- From: Dan Connolly <connolly@w3.org>
- Date: 12 Jun 2003 12:50:36 -0500
- To: Joseph Reagle <reagle@w3.org>
- Cc: Dom Hazaël-Massieux <dom@w3.org>, spec-prod@w3.org
On Thu, 2003-06-12 at 12:05, Joseph Reagle wrote:
> Dom,
>
> I was recently thinking it's a great waste of my time to have to compile and
> update bibliographies in my specs.
Ooh! yeah... I've been thinking for a *long* time that the best
way to get the editors to get their bibliographies right is
to do it for them.
I've been wishing for a form where you could paste in a list
of document URIs and back would come a bibliography for them,
formatted according to our guidelines...
http://www.w3.org/2001/06/manual/#References
Or just a "view as bibliography" in addition to
"view by author" and such.
I did some bibliography-formatting work in XSLT
for a URI scheme index...
http://www.w3.org/Addressing/schemes#ctech
esp.
"TODO
1. make dublin core bibliography formatting available separately
from the resto of the stuff that the transformation does"

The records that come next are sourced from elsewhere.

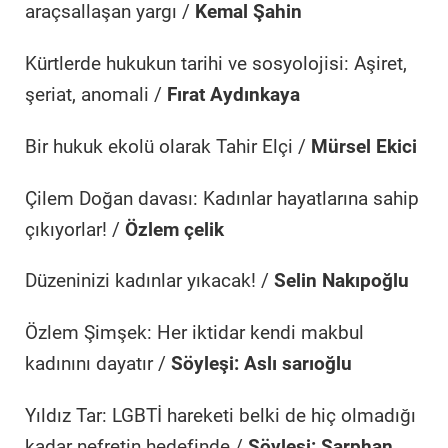
araçsallaşan yargı /
Kemal Şahin
Kürtlerde hukukun tarihi ve sosyolojisi: Aşiret,
şeriat, anomali /
Fırat Aydınkaya
Bir hukuk ekolü olarak Tahir Elçi /
Mürsel Ekici
Çilem Doğan davası: Kadınlar hayatlarına sahip
çıkıyorlar! /
Özlem çelik
Düzeninizi kadınlar yıkacak! /
Selin Nakıpoğlu
Özlem Şimşek: Her iktidar kendi makbul
kadınını dayatır /
Söyleşi: Aslı sarıoğlu
Yıldız Tar: LGBTİ hareketi belki de hiç olmadığı
kadar nefretin hedefinde /
Söyleşi: Sarphan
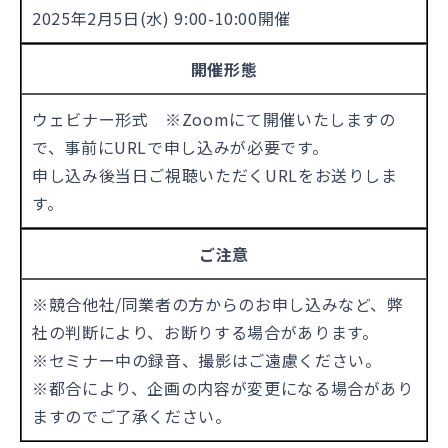
2025年2月5日(水) 9:00-10:00開催
開催形態
ウェビナー形式 ※Zoomにて開催いたしますの
で、事前にURLで申し込みが必要です。
申し込み後当日ご視聴いただくURLをお送りしま
す。
ご注意
※競合他社/同業者の方からのお申し込みなど、弊
社の判断により、お断りする場合があります。
※セミナー中の録音、撮影はご遠慮ください。
※都合により、企画の内容が変更になる場合があり
ますのでご了承ください。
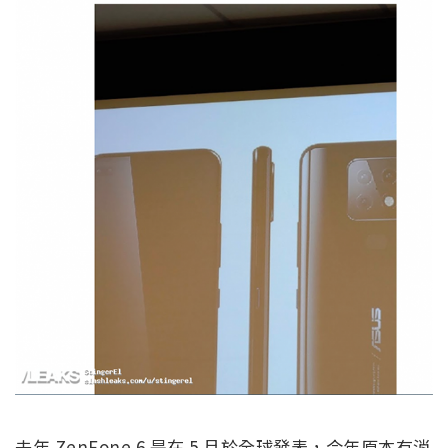
去年 ZenFone 6 是在 5 月於全球發表，今年原本有消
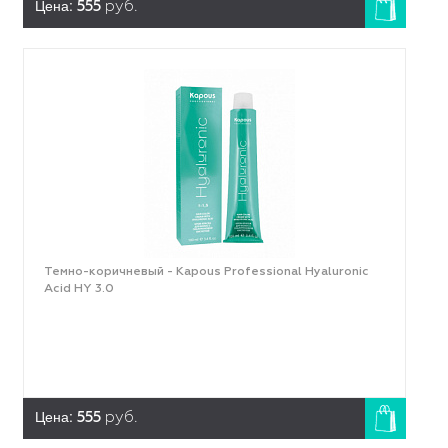
Цена:
555
руб.
Темно-коричневый - Kapous Professional Hyaluronic
Acid HY 3.0
Цена:
555
руб.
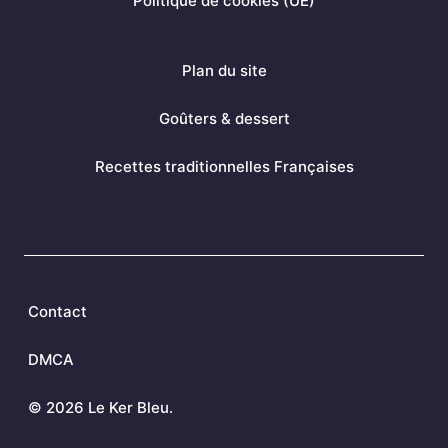
Politique de cookies (UE)
t
m
Plan du site
Goûters & dessert
Recettes traditionnelles Françaises
Contact
DMCA
©
2026 Le Ker Bleu.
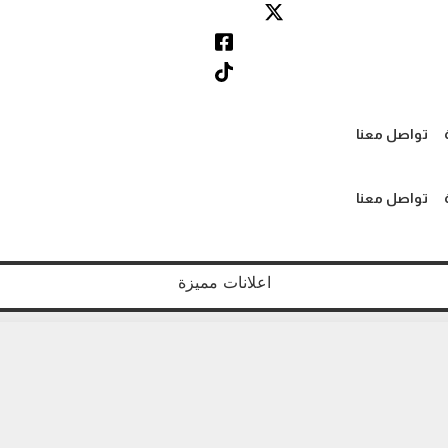
تواصل معنا
تواصل معنا
اعلانات مميزة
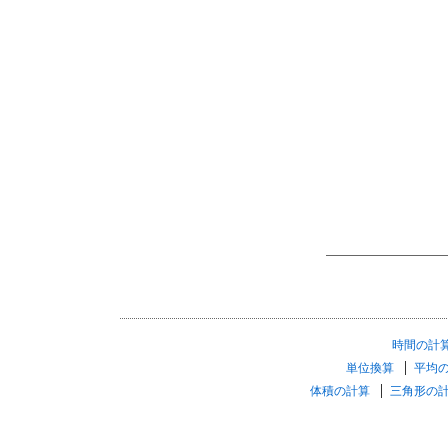
時間の計
単位換算
平均
体積の計算
三角形の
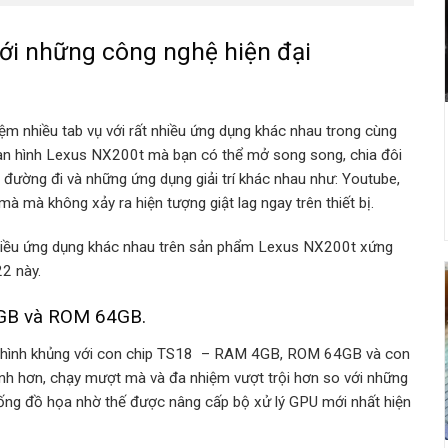
ới những công nghệ hiện đại
m nhiều tab vụ với rất nhiều ứng dụng khác nhau trong cùng
màn hình Lexus NX200t mà bạn có thể mở song song, chia đôi
 đường đi và những ứng dụng giải trí khác nhau như: Youtube,
 mà không xảy ra hiện tượng giật lag ngay trên thiết bị.
 nhiều ứng dụng khác nhau trên sản phẩm Lexus NX200t xứng
2 này.
4GB và ROM 64GB.
 hình khủng với con chip TS18 – RAM 4GB, ROM 64GB và con
anh hơn, chạy mượt mà và đa nhiệm vượt trội hơn so với những
hống đồ họa nhờ thế được nâng cấp bộ xử lý GPU mới nhất hiện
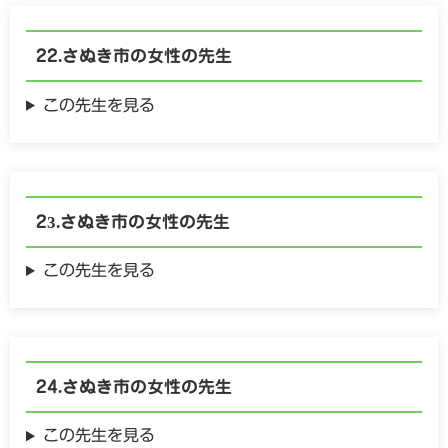
さぬき市の
女性の
先生
この先生を見る
さぬき市の
女性の
先生
この先生を見る
さぬき市の
女性の
先生
この先生を見る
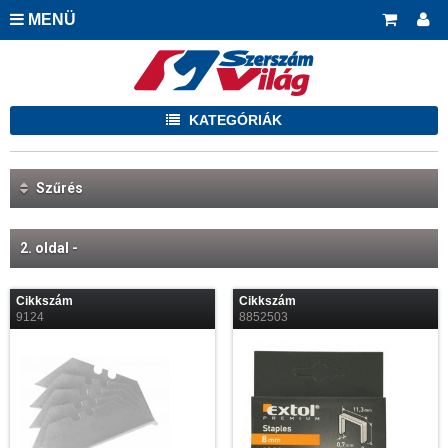
MENÜ
KATEGÓRIÁK
Szűrés
2. oldal -
Cikkszám
Cikkszám
9124
8852503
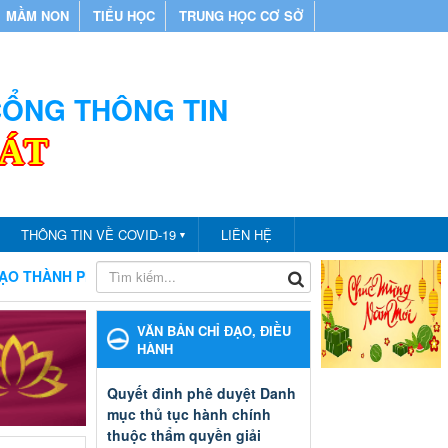
MẦM NON
TIỂU HỌC
TRUNG HỌC CƠ SỞ
 CỔNG THÔNG TIN
CÁT
THÔNG TIN VỀ COVID-19
LIÊN HỆ
▼
N CÁT
CHÀO MỪNG BẠN ĐẾN VỚI CỔNG THÔNG TIN PHÒN
VĂN BẢN CHỈ ĐẠO, ĐIỀU
HÀNH
Quyết đinh phê duyệt Danh
mục thủ tục hành chính
thuộc thẩm quyền giải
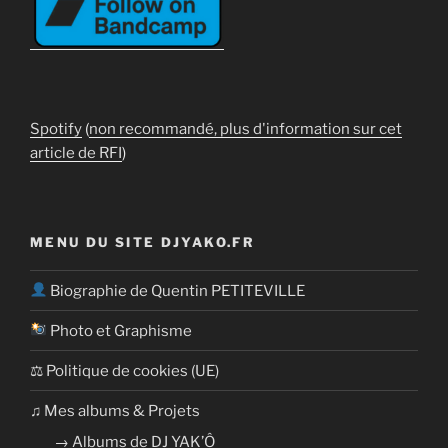
Spotify
(
non recommandé, plus d'information sur cet
article de RFI
)
MENU DU SITE DJYAKO.FR
Biographie de Quentin PETITEVILLE
Photo et Graphisme
⚖ Politique de cookies (UE)
​​♫ Mes albums & Projets
→ Albums de DJ YAK’Ô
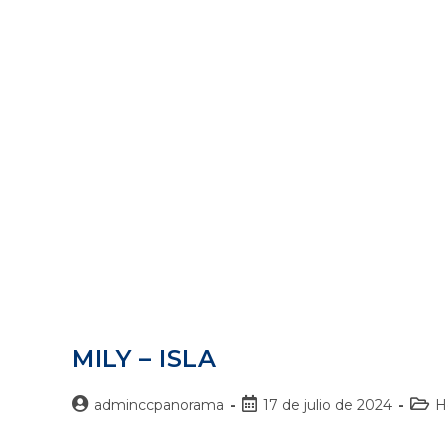
MILY – ISLA
adminccpanorama
17 de julio de 2024
H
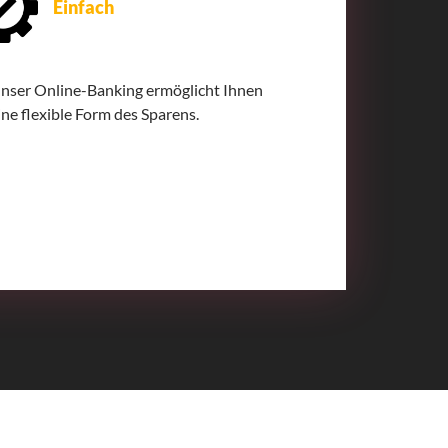
Einfach
nser Online-Banking ermöglicht Ihnen
ine flexible Form des Sparens.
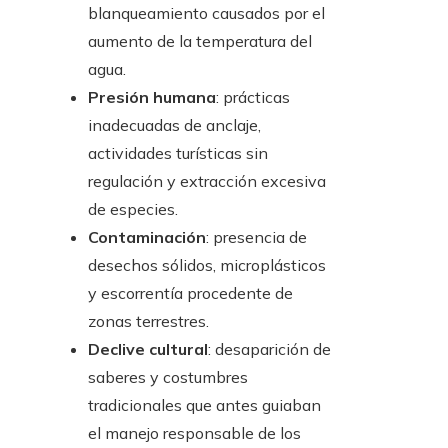
blanqueamiento causados por el
aumento de la temperatura del
agua.
Presión humana
: prácticas
inadecuadas de anclaje,
actividades turísticas sin
regulación y extracción excesiva
de especies.
Contaminación
: presencia de
desechos sólidos, microplásticos
y escorrentía procedente de
zonas terrestres.
Declive cultural
: desaparición de
saberes y costumbres
tradicionales que antes guiaban
el manejo responsable de los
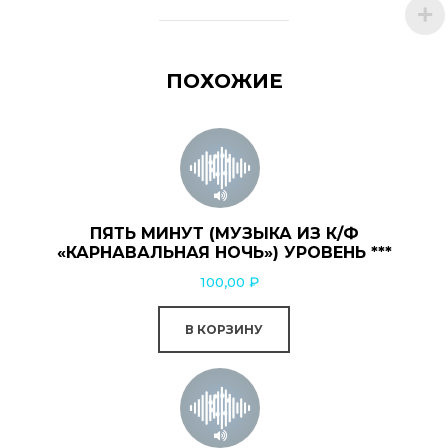
ПОХОЖИЕ
ПЯТЬ МИНУТ (МУЗЫКА ИЗ К/Ф
«КАРНАВАЛЬНАЯ НОЧЬ») УРОВЕНЬ ***
100,00
₽
В КОРЗИНУ
Этот
товар
имеет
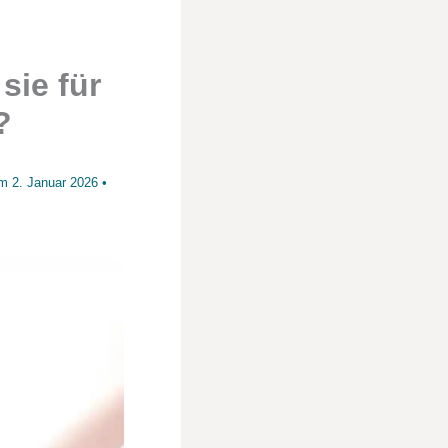
sie für
?
am
2. Januar 2026
•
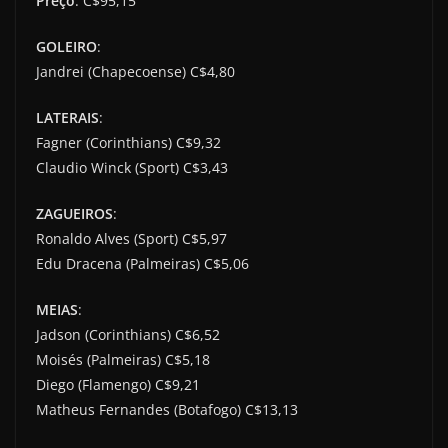
Preço
: C$95,15
GOLEIRO
:
Jandrei (Chapecoense) C$4,80
LATERAIS
:
Fagner (Corinthians) C$9,32
Claudio Winck (Sport) C$3,43
ZAGUEIROS
:
Ronaldo Alves (Sport) C$5,97
Edu Dracena (Palmeiras) C$5,06
MEIAS
:
Jadson (Corinthians) C$6,52
Moisés (Palmeiras) C$5,18
Diego (Flamengo) C$9,21
Matheus Fernandes (Botafogo) C$13,13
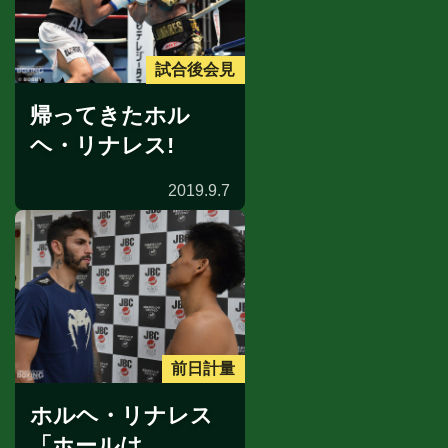
試合後会見
帰ってきたホル
ヘ・リナレス!
2019.9.7
前日計量
ホルヘ・リナレス
「ホールは...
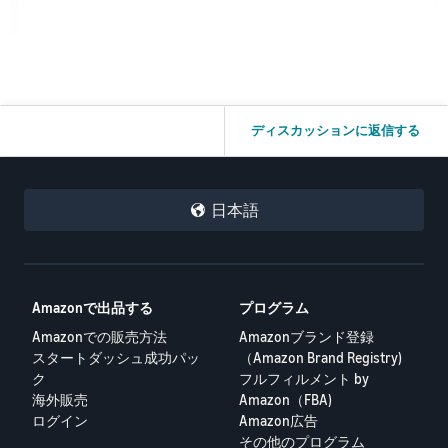
ディスカッションに返信する
日本語
Amazonで出品する
プログラム
Amazonでの販売方法
Amazonブランド登録
スタートダッシュ成功パッ
（Amazon Brand Registry)
ク
フルフィルメント by
海外販売
Amazon（FBA)
ログイン
Amazon広告
その他のプログラム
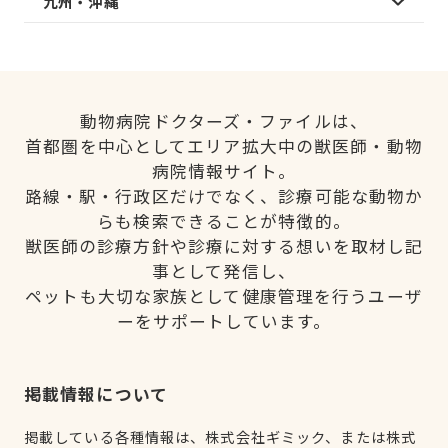
九州・沖縄
動物病院ドクターズ・ファイルは、
首都圏を中心としてエリア拡大中の獣医師・動物
病院情報サイト。
路線・駅・行政区だけでなく、診療可能な動物か
らも検索できることが特徴的。
獣医師の診療方針や診療に対する想いを取材し記
事として発信し、
ペットも大切な家族として健康管理を行うユーザ
ーをサポートしています。
掲載情報について
掲載している各種情報は、株式会社ギミック、または株式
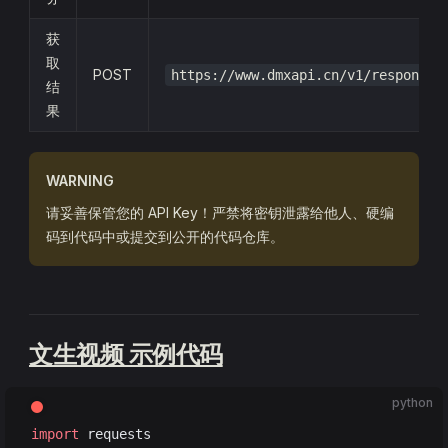
获
取
POST
https://www.dmxapi.cn/v1/responses
结
果
WARNING
请妥善保管您的 API Key！严禁将密钥泄露给他人、硬编
码到代码中或提交到公开的代码仓库。
文生视频 示例代码
python
import
 requests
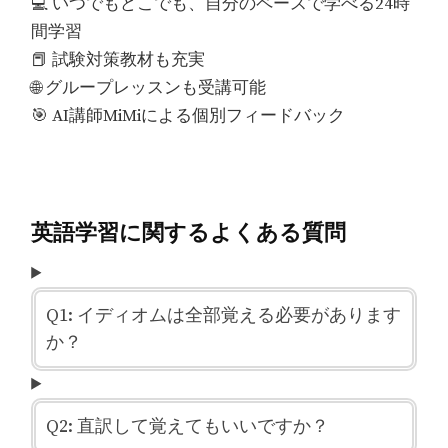
💻 いつでもどこでも、自分のペースで学べる24時
間学習
📕 試験対策教材も充実
🌐 グループレッスンも受講可能
🎯 AI講師MiMiによる個別フィードバック
英語学習に関するよくある質問
Q1: イディオムは全部覚える必要があります
か？
Q2: 直訳して覚えてもいいですか？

-> http://www.w3.org/Addressing/schemesIndex.xsl
That has support for citing internet drafts and RFCs.
Citations of W3C tech reports should be easy to add.
I offer a 1000 point bounty for the "format my bibliography
for me" service.
> So I've been looking for a source of TR
> data that I could use and DanC pointed me to:
> http://www.w3.org/2002/01/tr-automation/
> http://www.w3.org/2000/04/mem-news/tr.rdf
>
> However, this only has the short name, latest date, title and editors. Any
> chance this could also scrape the full dated URI and status?